I look around Mary Pat’s office with its wood-paneled walls, its folksy tchotchkes lining the bookcases, its cozy braided rug, its framed oil paintings of ducks. The place looks like some kind of sinister, alt-universe Cracker Barrel. And my dad thinks this is the kind of place I belong, with these kinds of people? As I wait for Mary Pat to come back, an awful image forms in my head: of him and Alanna sitting late at night at the kitchen table, heads pressed together, pens in hand. I picture them going through this list and ticking off box after box, each checkmark an affirmation that the only solution they have left is to farm me out to a band of psychology-degree-wielding, non-militaristic, non-patriarchal strangers. And with each checked box, even though they won’t admit it—even to each other—both of them feel a growing sense of excitement. With me no longer in the picture, they can finally be who they’re meant to be, the Dempseys: just a mom, a dad, and their two adorable and fully biological children. Without me around, they can finally be a normal family. A nuclear family, as they say, but with its nuclear piece, which has threatened for years to blow them all to pieces, finally defused for good.

 

 

8


AFTER MARY PAT HAS handed me a clear plastic backpack filled with a couple notebooks,6 a Red Oak student handbook, and my small purple duffel bag from home, filled with clothes Alanna must have packed and shipped in advance of my ambush, she leads me to a windowless cinder-block room down the hall from her office. The floor is concrete, the track lighting is harsh yellow, and there’s nothing in the rectangular space except for two chairs and a long table with a plastic bin on it, the kind you see at airport security where you have to put your keys and jacket. There are two women sitting in the chairs. The one with long flat-ironed hair is tall and mom-like, in her Dansko clogs, craft fair earrings, and blue scrubs. The other is short and shapeless, young enough to still have acne, with unevenly applied eyeliner, a messy bun tied at the top of her head, and a wavy blood-colored line at her hairline where her drugstore dye has bled into her scalp. She’s wearing a T-shirt that reads RED OAK STAFF across the front.

“Mia,” says Mary Pat, “let me introduce you to Melanie, our school nurse practitioner, and Dee, our assistant team leader.”

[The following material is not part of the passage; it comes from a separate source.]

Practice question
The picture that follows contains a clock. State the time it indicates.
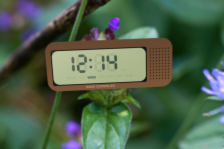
12:14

Both women stand to greet me; I look past them like they aren’t even there.

“Nurse Melanie is going to weigh you and take your vitals, and then I’m going to do a quick search of your person.”

My person? I don’t actually hate her weirdly formal choice of words. It dissociates me from my body—my body is my person, and I’m me. Two separate things: and these bitches can only search one of them.

When I go to step onto the scale, Nurse Melanie stops me.